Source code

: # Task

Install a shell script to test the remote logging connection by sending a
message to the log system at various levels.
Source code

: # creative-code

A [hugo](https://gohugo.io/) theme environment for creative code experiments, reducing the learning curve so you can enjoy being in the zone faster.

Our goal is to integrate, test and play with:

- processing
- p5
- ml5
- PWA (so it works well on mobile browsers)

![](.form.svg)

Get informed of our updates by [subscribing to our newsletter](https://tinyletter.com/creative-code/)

AIM OF THE TASK
Transcribe the full listing above line by line, preserving every character of its text and markup.

REPLY TO THE EXERCISE
Source code

: # Task

Install a shell script to test the remote logging connection by sending a
message to the log system at various levels.
Source code

: # creative-code

A [hugo](https://gohugo.io/) theme environment for creative code experiments, reducing the learning curve so you can enjoy being in the zone faster.

Our goal is to integrate, test and play with:

- processing
- p5
- ml5
- PWA (so it works well on mobile browsers)

![](.form.svg)

Get informed of our updates by [subscribing to our newsletter](https://tinyletter.com/creative-code/)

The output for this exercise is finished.